| Task item |
Apart from the pictures, every part of the records below gets retyped exactly.

| Input material |
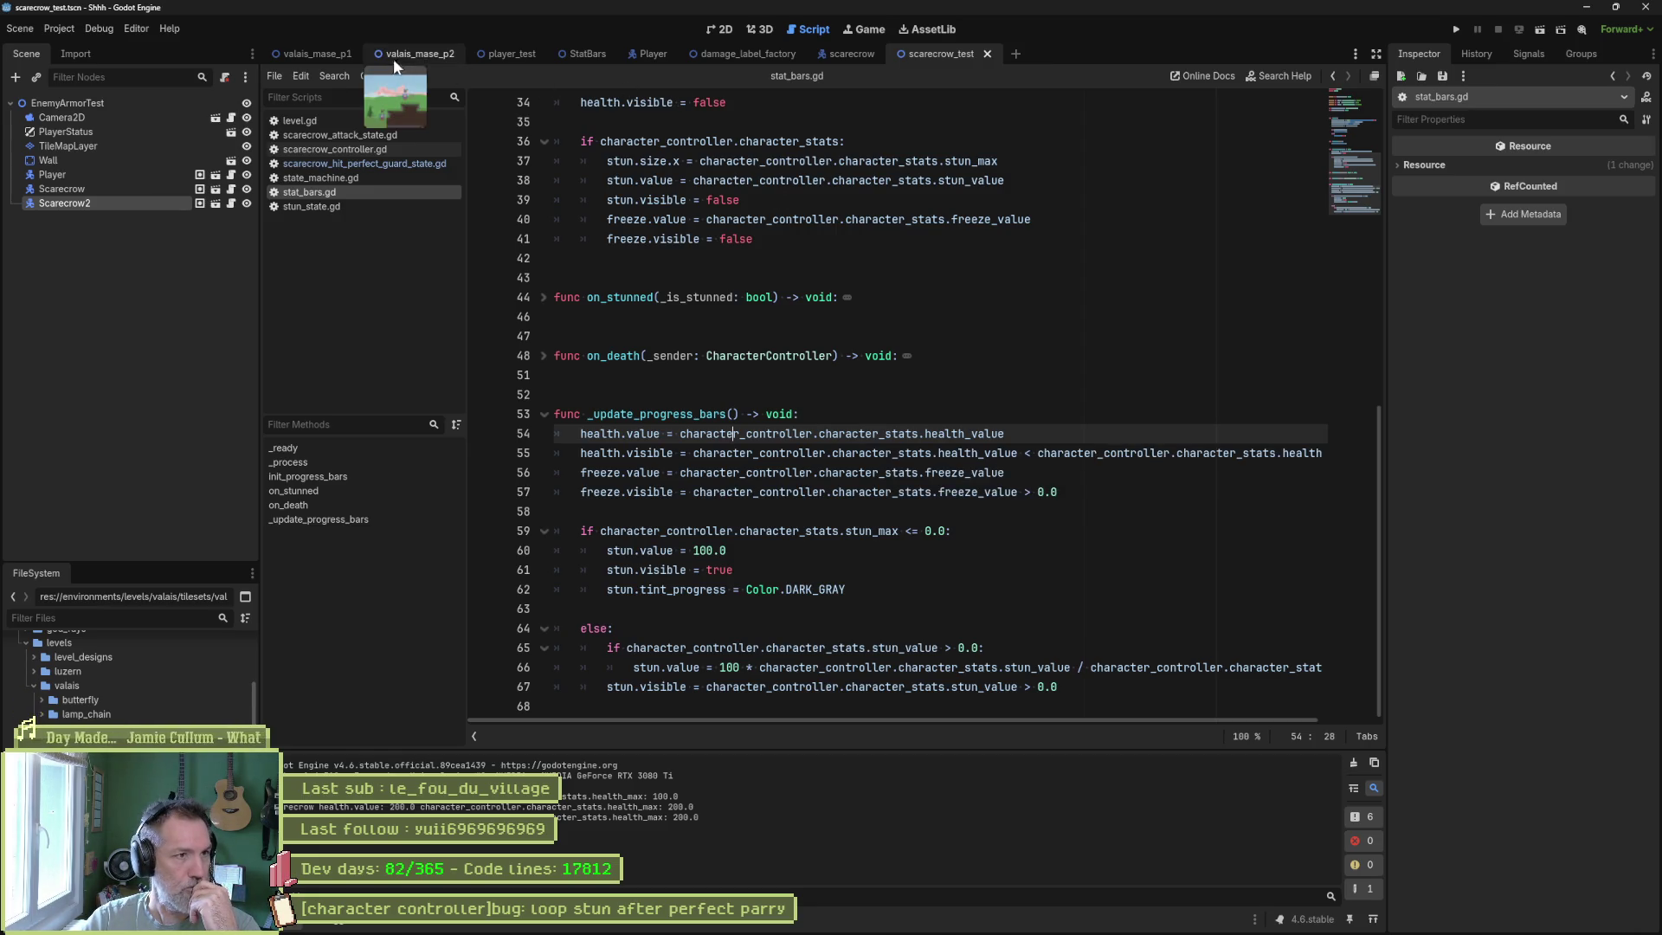
left_click(419, 53)
key("F6")
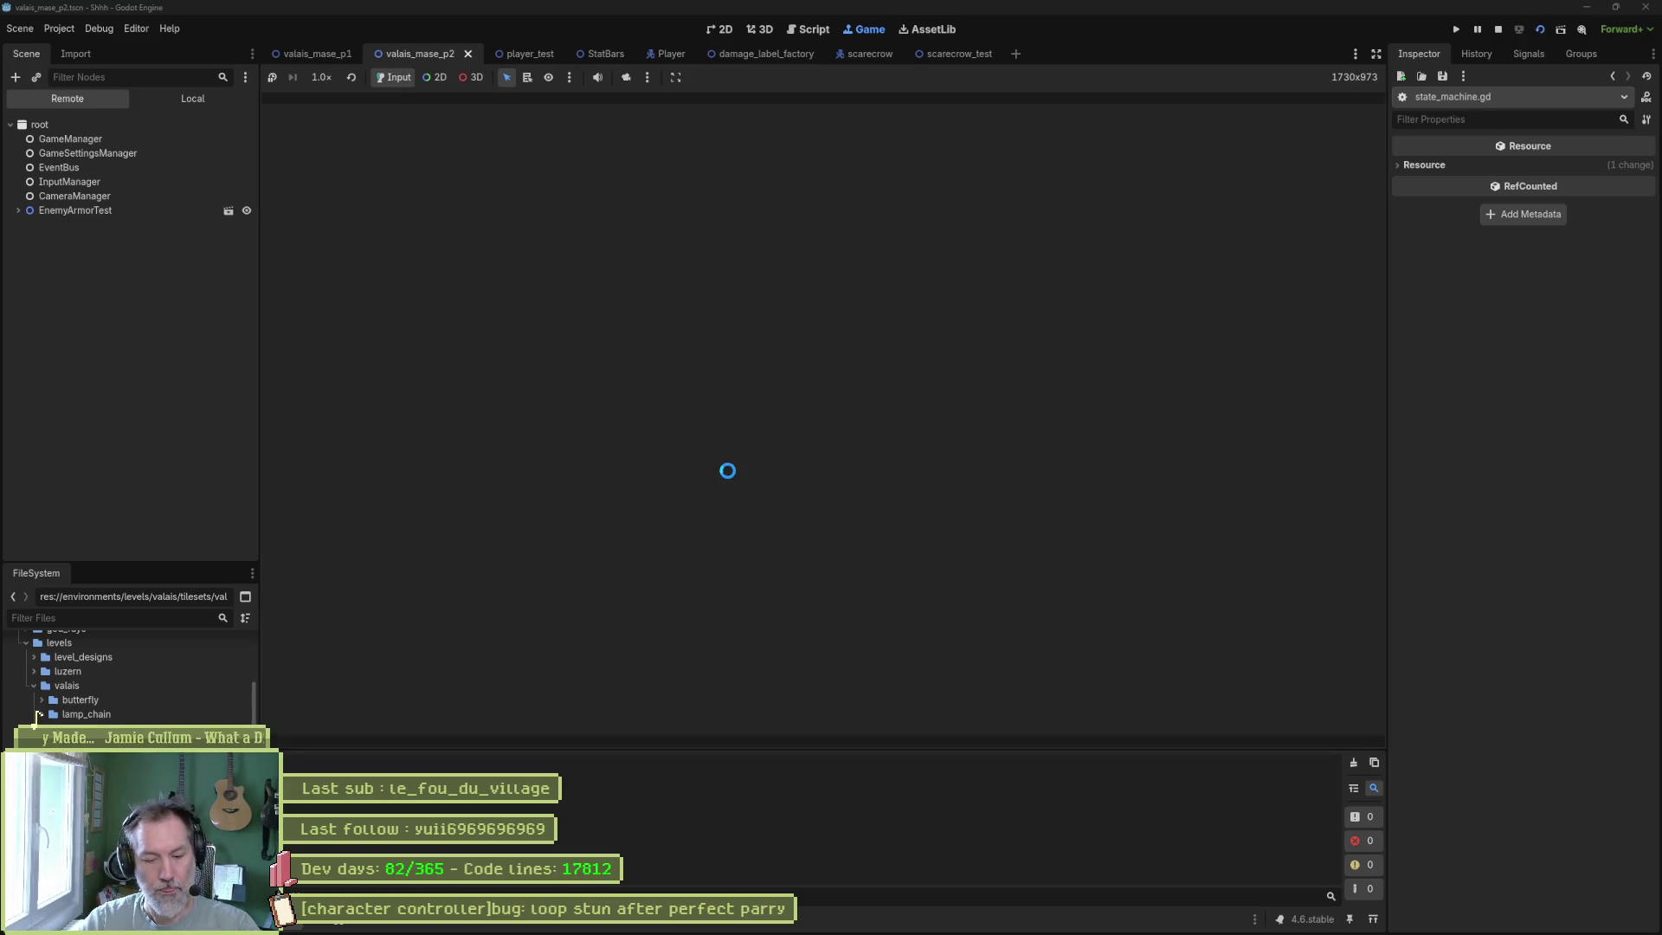
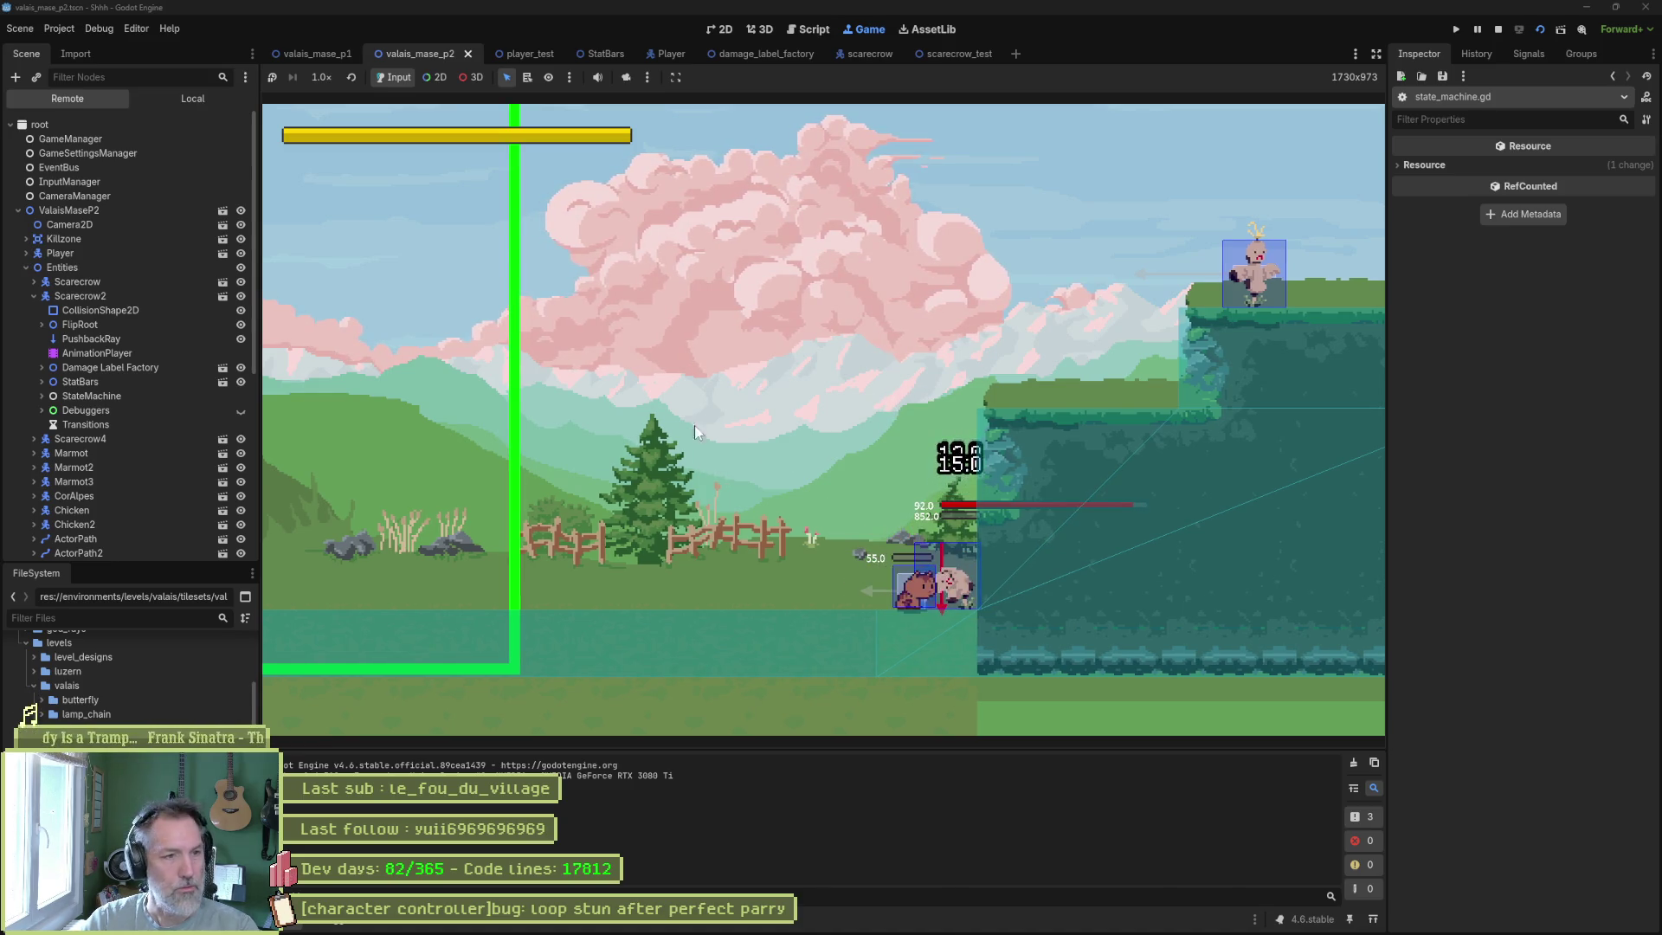
Pause and stop the running level test to get back to level.gd in the script editor.
left_click(1476, 29)
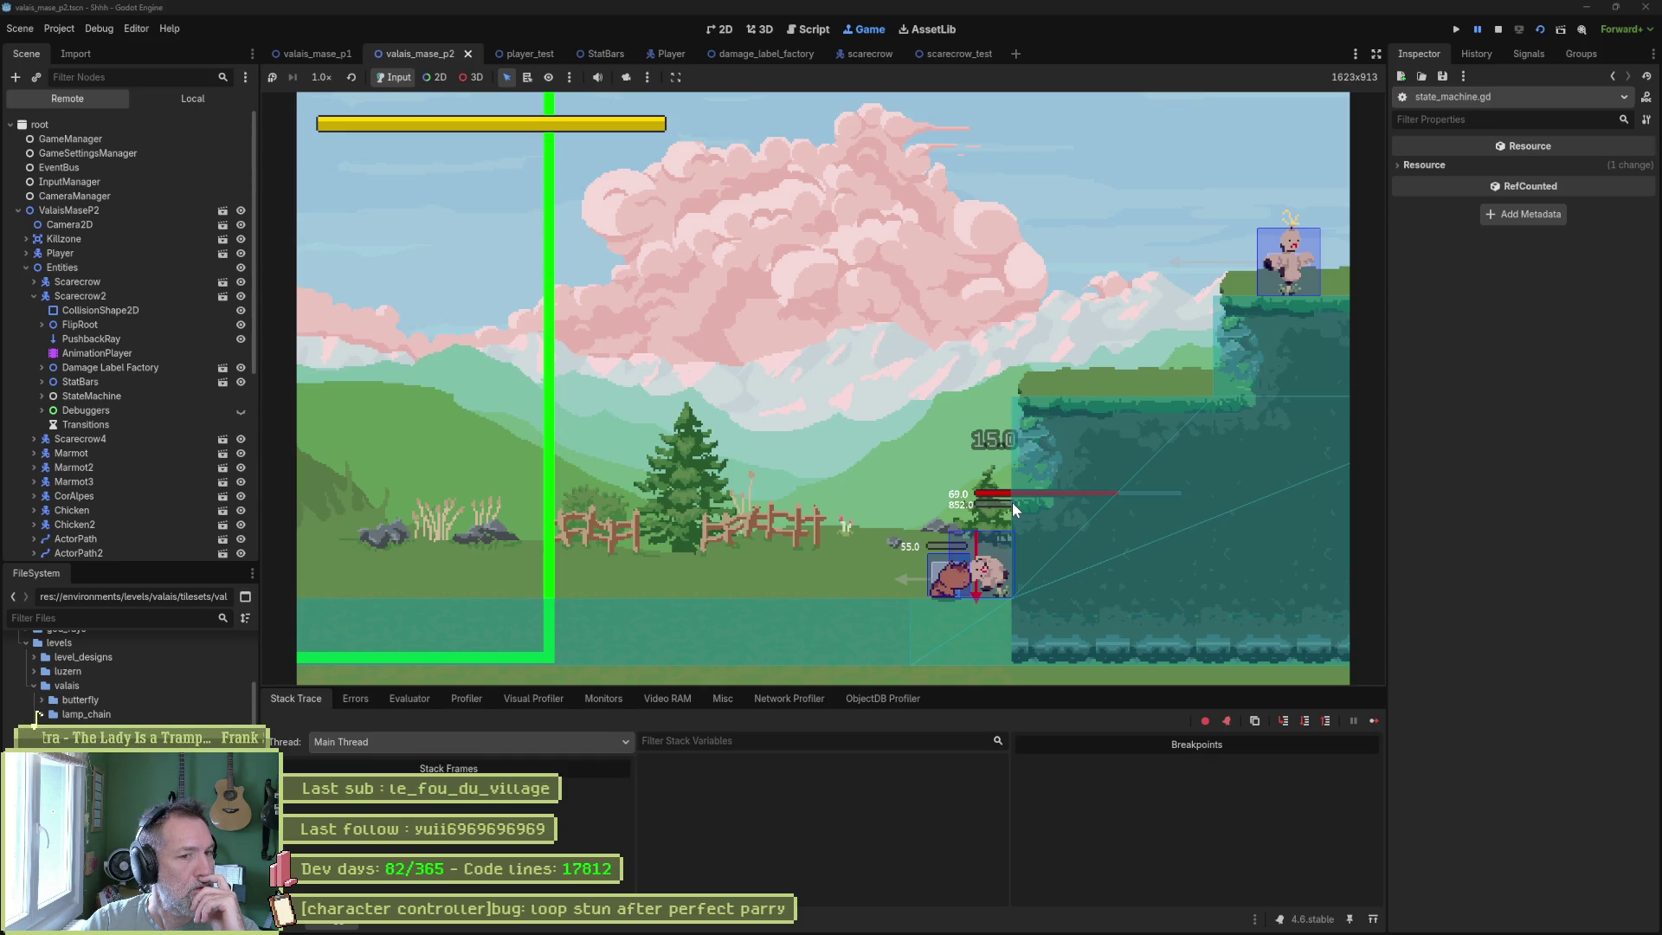
left_click(1498, 28)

| Response |
left_click(419, 53)
key("F6")
Pause and stop the running level test to get back to level.gd in the script editor.
left_click(1476, 29)
left_click(1498, 28)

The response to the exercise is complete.